-------- Extracted material --------

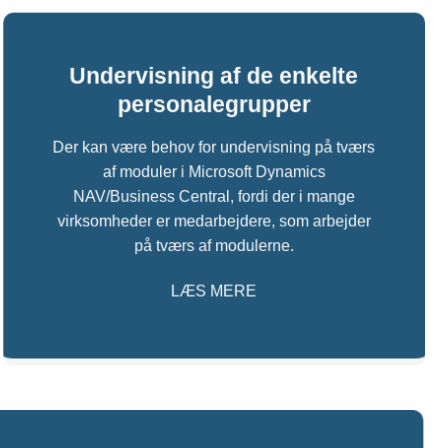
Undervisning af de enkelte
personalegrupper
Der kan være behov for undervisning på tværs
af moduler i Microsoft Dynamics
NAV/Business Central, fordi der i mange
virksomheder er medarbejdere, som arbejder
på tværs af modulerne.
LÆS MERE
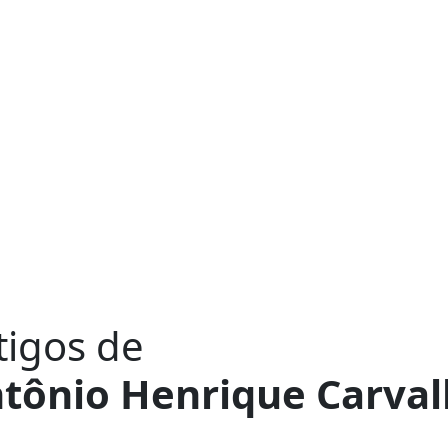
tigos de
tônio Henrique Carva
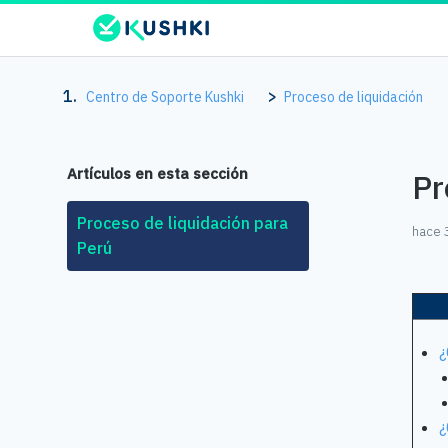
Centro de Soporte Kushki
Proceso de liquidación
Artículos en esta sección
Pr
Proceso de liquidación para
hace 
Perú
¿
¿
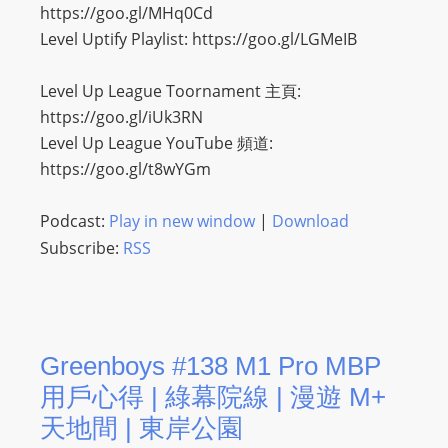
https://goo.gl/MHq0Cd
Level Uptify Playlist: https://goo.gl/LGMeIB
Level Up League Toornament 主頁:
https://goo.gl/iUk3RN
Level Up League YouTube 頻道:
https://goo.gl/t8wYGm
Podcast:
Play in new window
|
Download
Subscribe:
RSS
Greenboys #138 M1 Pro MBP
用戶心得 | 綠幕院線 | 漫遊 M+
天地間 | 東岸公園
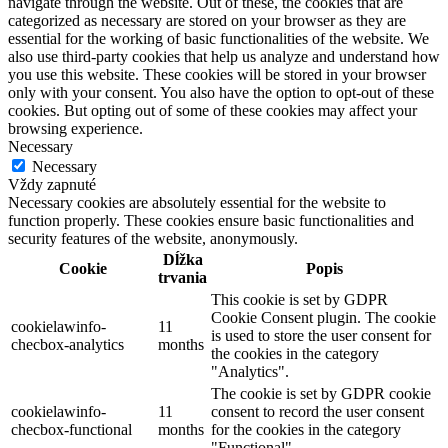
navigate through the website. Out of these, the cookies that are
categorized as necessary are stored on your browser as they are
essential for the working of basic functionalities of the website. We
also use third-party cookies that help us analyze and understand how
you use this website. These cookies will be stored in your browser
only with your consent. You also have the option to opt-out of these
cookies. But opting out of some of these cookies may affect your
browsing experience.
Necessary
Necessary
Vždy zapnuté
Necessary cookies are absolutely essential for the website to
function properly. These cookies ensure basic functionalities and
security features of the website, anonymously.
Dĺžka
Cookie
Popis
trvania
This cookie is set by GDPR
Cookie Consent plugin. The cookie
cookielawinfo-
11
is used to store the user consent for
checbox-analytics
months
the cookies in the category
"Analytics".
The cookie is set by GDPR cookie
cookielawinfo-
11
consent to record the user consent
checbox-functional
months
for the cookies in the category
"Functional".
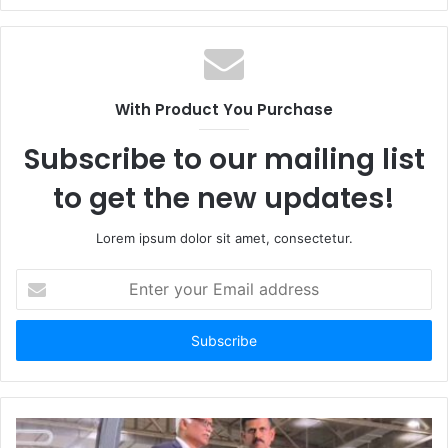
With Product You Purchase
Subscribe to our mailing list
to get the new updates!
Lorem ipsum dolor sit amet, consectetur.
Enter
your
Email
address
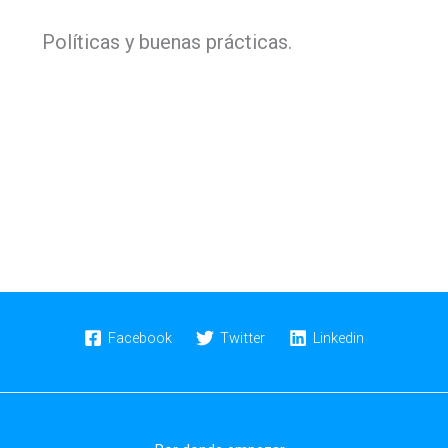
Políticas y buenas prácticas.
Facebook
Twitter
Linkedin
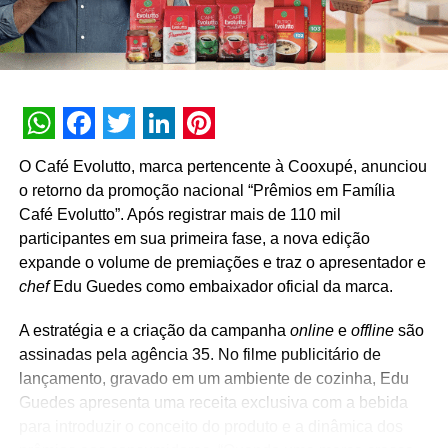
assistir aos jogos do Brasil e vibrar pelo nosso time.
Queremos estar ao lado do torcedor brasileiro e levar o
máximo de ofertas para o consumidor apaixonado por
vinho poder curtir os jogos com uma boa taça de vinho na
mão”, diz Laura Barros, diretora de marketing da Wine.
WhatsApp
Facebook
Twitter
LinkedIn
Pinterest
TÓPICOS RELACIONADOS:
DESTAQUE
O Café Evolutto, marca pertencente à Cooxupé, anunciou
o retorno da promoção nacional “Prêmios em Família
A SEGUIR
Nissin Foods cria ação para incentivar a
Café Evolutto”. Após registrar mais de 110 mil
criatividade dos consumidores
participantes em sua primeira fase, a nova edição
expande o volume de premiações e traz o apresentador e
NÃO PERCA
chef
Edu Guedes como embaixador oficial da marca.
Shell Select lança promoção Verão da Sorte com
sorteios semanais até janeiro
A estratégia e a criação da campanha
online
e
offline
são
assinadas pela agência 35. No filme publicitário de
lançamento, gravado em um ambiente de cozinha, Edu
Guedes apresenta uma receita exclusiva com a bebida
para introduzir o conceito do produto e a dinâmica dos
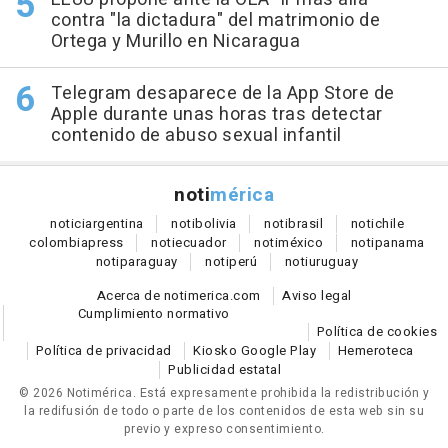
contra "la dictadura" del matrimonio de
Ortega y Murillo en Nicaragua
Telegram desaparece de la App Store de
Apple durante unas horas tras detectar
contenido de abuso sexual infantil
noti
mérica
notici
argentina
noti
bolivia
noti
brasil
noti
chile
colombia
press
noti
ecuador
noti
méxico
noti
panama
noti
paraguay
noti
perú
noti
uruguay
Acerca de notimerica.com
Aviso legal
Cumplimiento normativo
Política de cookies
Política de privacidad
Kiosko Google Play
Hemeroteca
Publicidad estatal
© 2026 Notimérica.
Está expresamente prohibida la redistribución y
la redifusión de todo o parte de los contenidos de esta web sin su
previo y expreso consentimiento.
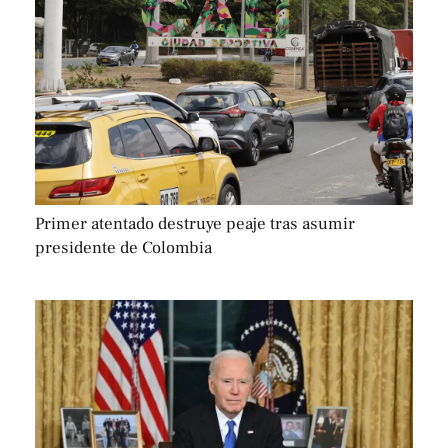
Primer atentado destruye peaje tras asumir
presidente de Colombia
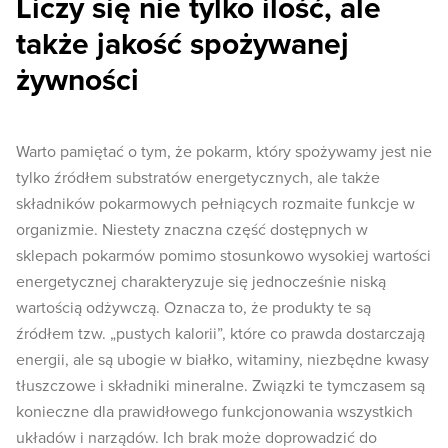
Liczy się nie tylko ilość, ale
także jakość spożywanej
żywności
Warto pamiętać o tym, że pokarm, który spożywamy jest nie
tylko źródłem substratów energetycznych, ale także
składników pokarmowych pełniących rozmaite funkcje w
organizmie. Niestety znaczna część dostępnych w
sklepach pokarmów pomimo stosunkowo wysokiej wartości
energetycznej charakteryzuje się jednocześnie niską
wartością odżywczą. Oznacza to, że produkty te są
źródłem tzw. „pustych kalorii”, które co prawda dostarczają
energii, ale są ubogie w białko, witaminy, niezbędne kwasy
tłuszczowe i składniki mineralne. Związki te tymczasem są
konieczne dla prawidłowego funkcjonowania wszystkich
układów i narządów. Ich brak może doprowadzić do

--------

Every line of the listing is to be repeated exactly, and the pictures are to be dropped.

Undervisning af de enkelte
personalegrupper
Der kan være behov for undervisning på tværs
af moduler i Microsoft Dynamics
NAV/Business Central, fordi der i mange
virksomheder er medarbejdere, som arbejder
på tværs af modulerne.
LÆS MERE
tigos de
tônio Henrique Carva
Centro de Soporte Kushki
Proceso de liquidación
Artículos en esta sección
Pr
Proceso de liquidación para
hace 
Perú
¿
¿
https://goo.gl/MHq0Cd
Level Uptify Playlist: https://goo.gl/LGMeIB
Level Up League Toornament 主頁:
https://goo.gl/iUk3RN
Level Up League YouTube 頻道:
https://goo.gl/t8wYGm
Podcast:
Play in new window
|
Download
Subscribe:
RSS
Greenboys #138 M1 Pro MBP
用戶心得 | 綠幕院線 | 漫遊 M+
天地間 | 東岸公園
navigate through the website. Out of these, the cookies that are
categorized as necessary are stored on your browser as they are
essential for the working of basic functionalities of the website. We
also use third-party cookies that help us analyze and understand how
you use this website. These cookies will be stored in your browser
only with your consent. You also have the option to opt-out of these
cookies. But opting out of some of these cookies may affect your
browsing experience.
Necessary
Necessary
Vždy zapnuté
Necessary cookies are absolutely essential for the website to
function properly. These cookies ensure basic functionalities and
security features of the website, anonymously.
Dĺžka
Cookie
Popis
trvania
This cookie is set by GDPR
Cookie Consent plugin. The cookie
cookielawinfo-
11
is used to store the user consent for
checbox-analytics
months
the cookies in the category
"Analytics".
The cookie is set by GDPR cookie
cookielawinfo-
11
consent to record the user consent
checbox-functional
months
for the cookies in the category
"Functional".
With Product You Purchase
Subscribe to our mailing list
to get the new updates!
Lorem ipsum dolor sit amet, consectetur.
Enter
your
Email
address
Políticas y buenas prácticas.
Facebook
Twitter
Linkedin
assistir aos jogos do Brasil e vibrar pelo nosso time.
Queremos estar ao lado do torcedor brasileiro e levar o
máximo de ofertas para o consumidor apaixonado por
vinho poder curtir os jogos com uma boa taça de vinho na
mão”, diz Laura Barros, diretora de marketing da Wine.
WhatsApp
Facebook
Twitter
LinkedIn
Pinterest
TÓPICOS RELACIONADOS:
DESTAQUE
O Café Evolutto, marca pertencente à Cooxupé, anunciou
o retorno da promoção nacional “Prêmios em Família
A SEGUIR
Nissin Foods cria ação para incentivar a
Café Evolutto”. Após registrar mais de 110 mil
criatividade dos consumidores
participantes em sua primeira fase, a nova edição
expande o volume de premiações e traz o apresentador e
NÃO PERCA
chef
Edu Guedes como embaixador oficial da marca.
Shell Select lança promoção Verão da Sorte com
sorteios semanais até janeiro
A estratégia e a criação da campanha
online
e
offline
são
assinadas pela agência 35. No filme publicitário de
lançamento, gravado em um ambiente de cozinha, Edu
Guedes apresenta uma receita exclusiva com a bebida
para introduzir o conceito do produto e a dinâmica dos
contra "la dictadura" del matrimonio de
Ortega y Murillo en Nicaragua
Telegram desaparece de la App Store de
Apple durante unas horas tras detectar
contenido de abuso sexual infantil
noti
mérica
notici
argentina
noti
bolivia
noti
brasil
noti
chile
colombia
press
noti
ecuador
noti
méxico
noti
panama
noti
paraguay
noti
perú
noti
uruguay
Acerca de notimerica.com
Aviso legal
Cumplimiento normativo
Política de cookies
Política de privacidad
Kiosko Google Play
Hemeroteca
Publicidad estatal
© 2026 Notimérica.
Está expresamente prohibida la redistribución y
la redifusión de todo o parte de los contenidos de esta web sin su
previo y expreso consentimiento.
Primer atentado destruye peaje tras asumir
presidente de Colombia
Liczy się nie tylko ilość, ale
także jakość spożywanej
żywności
Warto pamiętać o tym, że pokarm, który spożywamy jest nie
tylko źródłem substratów energetycznych, ale także
składników pokarmowych pełniących rozmaite funkcje w
organizmie. Niestety znaczna część dostępnych w
sklepach pokarmów pomimo stosunkowo wysokiej wartości
energetycznej charakteryzuje się jednocześnie niską
wartością odżywczą. Oznacza to, że produkty te są
źródłem tzw. „pustych kalorii”, które co prawda dostarczają
energii, ale są ubogie w białko, witaminy, niezbędne kwasy
tłuszczowe i składniki mineralne. Związki te tymczasem są
konieczne dla prawidłowego funkcjonowania wszystkich
układów i narządów. Ich brak może doprowadzić do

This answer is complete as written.